The input: Begin

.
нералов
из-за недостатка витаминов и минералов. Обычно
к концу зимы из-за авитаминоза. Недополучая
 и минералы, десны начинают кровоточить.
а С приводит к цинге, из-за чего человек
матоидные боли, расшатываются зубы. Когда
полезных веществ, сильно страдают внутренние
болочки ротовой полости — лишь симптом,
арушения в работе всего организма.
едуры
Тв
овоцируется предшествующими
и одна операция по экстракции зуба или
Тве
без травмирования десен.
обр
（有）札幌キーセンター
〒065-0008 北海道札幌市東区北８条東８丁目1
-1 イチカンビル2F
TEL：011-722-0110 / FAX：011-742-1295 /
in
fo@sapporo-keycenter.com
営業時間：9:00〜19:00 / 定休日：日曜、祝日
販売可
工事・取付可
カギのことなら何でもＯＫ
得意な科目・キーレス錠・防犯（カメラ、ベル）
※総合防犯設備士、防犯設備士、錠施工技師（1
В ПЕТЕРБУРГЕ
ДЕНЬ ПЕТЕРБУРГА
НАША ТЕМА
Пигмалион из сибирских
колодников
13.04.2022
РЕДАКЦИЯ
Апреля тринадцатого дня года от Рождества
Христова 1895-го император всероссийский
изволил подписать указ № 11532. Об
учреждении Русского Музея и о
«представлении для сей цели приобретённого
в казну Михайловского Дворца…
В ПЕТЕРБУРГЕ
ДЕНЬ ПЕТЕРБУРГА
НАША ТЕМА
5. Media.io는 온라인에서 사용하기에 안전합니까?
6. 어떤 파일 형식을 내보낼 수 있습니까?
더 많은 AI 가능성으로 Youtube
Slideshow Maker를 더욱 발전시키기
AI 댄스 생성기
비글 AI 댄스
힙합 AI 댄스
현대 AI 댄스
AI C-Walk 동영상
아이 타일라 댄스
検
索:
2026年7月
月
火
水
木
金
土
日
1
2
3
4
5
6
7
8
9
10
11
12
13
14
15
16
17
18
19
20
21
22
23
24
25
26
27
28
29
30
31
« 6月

The input: End

■ What is being asked
Reproduce the records above with every instance of "ДЕНЬ ПЕТЕРБУРГА" changed to "ДЕНЬ ГОРОДА" and nothing else altered.

■ Answer section
.
нералов
из-за недостатка витаминов и минералов. Обычно
к концу зимы из-за авитаминоза. Недополучая
 и минералы, десны начинают кровоточить.
а С приводит к цинге, из-за чего человек
матоидные боли, расшатываются зубы. Когда
полезных веществ, сильно страдают внутренние
болочки ротовой полости — лишь симптом,
арушения в работе всего организма.
едуры
Тв
овоцируется предшествующими
и одна операция по экстракции зуба или
Тве
без травмирования десен.
обр
（有）札幌キーセンター
〒065-0008 北海道札幌市東区北８条東８丁目1
-1 イチカンビル2F
TEL：011-722-0110 / FAX：011-742-1295 /
in
fo@sapporo-keycenter.com
営業時間：9:00〜19:00 / 定休日：日曜、祝日
販売可
工事・取付可
カギのことなら何でもＯＫ
得意な科目・キーレス錠・防犯（カメラ、ベル）
※総合防犯設備士、防犯設備士、錠施工技師（1
В ПЕТЕРБУРГЕ
ДЕНЬ ГОРОДА
НАША ТЕМА
Пигмалион из сибирских
колодников
13.04.2022
РЕДАКЦИЯ
Апреля тринадцатого дня года от Рождества
Христова 1895-го император всероссийский
изволил подписать указ № 11532. Об
учреждении Русского Музея и о
«представлении для сей цели приобретённого
в казну Михайловского Дворца…
В ПЕТЕРБУРГЕ
ДЕНЬ ГОРОДА
НАША ТЕМА
5. Media.io는 온라인에서 사용하기에 안전합니까?
6. 어떤 파일 형식을 내보낼 수 있습니까?
더 많은 AI 가능성으로 Youtube
Slideshow Maker를 더욱 발전시키기
AI 댄스 생성기
비글 AI 댄스
힙합 AI 댄스
현대 AI 댄스
AI C-Walk 동영상
아이 타일라 댄스
検
索:
2026年7月
月
火
水
木
金
土
日
1
2
3
4
5
6
7
8
9
10
11
12
13
14
15
16
17
18
19
20
21
22
23
24
25
26
27
28
29
30
31
« 6月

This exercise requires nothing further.